Guillaume Estèbe conserva le château Bigot quatre ans. Le 8 septembre 1757, il le vendait à François-Joseph de Vienne, garde-magasin du Roi à Québec. Celui-ci le garda à son tour pendant sept ans. Le 8 septembre 1764, son procureur, l’abbé Pressart, le vendait à William Grant, négociant de Québec.

Comme on le voit, le nom de Bigot n’apparaît sur aucune des pièces que nous venons de citer. Nous le répétons : Bigot n’a jamais eu aucun rapport avec le prétendu château de Charlesbourg. L’intendant Bégon fut propriétaire de l’arrière-fief Grandpré pendant trente-cinq ans. Le peuple transforme vite les noms. Il n’y a pas loin de Bégon à Bigot. C’est là, croyons-nous, l’origine de la tradition qui veut que Bigot ait été propriétaire du château qui porte son nom[1].
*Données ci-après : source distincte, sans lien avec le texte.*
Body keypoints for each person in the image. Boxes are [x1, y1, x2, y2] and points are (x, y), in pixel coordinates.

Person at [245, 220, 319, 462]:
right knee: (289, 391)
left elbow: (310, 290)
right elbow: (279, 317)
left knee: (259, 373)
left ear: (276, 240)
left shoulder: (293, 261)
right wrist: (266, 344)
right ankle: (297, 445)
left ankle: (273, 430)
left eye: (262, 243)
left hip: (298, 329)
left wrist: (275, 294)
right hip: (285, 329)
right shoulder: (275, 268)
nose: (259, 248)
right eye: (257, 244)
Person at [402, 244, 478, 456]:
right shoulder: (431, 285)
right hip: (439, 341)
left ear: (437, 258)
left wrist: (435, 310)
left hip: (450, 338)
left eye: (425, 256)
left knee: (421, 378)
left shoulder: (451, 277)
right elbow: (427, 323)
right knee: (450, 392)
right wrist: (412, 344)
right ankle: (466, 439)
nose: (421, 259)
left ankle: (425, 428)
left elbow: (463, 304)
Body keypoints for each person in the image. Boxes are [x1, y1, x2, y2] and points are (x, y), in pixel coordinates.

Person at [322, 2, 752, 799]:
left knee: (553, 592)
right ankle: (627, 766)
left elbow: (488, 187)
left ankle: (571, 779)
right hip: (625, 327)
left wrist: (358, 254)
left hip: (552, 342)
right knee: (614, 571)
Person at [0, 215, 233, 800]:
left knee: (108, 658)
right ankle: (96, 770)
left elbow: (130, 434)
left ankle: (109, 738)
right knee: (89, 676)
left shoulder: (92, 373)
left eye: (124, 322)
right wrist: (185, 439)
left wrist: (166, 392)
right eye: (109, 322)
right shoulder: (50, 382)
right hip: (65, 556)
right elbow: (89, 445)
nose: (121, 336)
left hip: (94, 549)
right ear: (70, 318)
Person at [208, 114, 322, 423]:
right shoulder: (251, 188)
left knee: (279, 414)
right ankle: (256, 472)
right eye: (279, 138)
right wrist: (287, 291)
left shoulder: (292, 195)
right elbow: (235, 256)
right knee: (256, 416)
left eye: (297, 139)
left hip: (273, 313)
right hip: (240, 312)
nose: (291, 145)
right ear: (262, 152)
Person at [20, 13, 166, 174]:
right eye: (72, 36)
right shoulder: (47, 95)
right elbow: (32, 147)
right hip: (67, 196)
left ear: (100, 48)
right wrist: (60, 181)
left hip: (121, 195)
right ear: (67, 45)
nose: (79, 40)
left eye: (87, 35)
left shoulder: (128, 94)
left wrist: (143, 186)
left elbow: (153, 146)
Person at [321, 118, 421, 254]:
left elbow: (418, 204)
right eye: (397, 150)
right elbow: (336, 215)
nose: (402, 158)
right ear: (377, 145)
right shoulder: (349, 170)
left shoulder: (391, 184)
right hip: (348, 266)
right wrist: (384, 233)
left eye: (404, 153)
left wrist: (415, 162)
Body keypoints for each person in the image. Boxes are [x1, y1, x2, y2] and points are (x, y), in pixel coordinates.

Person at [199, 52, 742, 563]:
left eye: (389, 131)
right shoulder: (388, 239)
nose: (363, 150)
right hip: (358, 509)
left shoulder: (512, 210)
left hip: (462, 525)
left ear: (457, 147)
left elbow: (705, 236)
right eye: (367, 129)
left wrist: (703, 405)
Le Moulin banal des Jésuites à Charlesbourg

Ce moulin remonte sûrement au régime français car les Jésuites, propriétaires de la seigneurie de Notre-Dame-des-Anges, dans laquelle se trouve la paroisse de Charlesbourg, n’ont pas bâti de moulins dans aucune de leurs seigneuries après 1759.

La maison Villeneuve à Charlesbourg

En 1908, M. Louis Villeneuve obtenait la médaille dite des « anciennes familles » en établissant que sa famille vivait sur la même terre, à Charlesbourg, depuis 1684. Jusqu’à date, huit générations de Villeneuve se sont succédé sur ce bien. Bel exemple de fidélité à la terre des ancêtres !

La maison Villeneuve à Charlesbourg
Façade sud-est.
  1. À consulter sur le château Bigot une étude de M. F.-X. Maheux dans le Bulletin des Recherches Historiques, vol. IX, p. 194.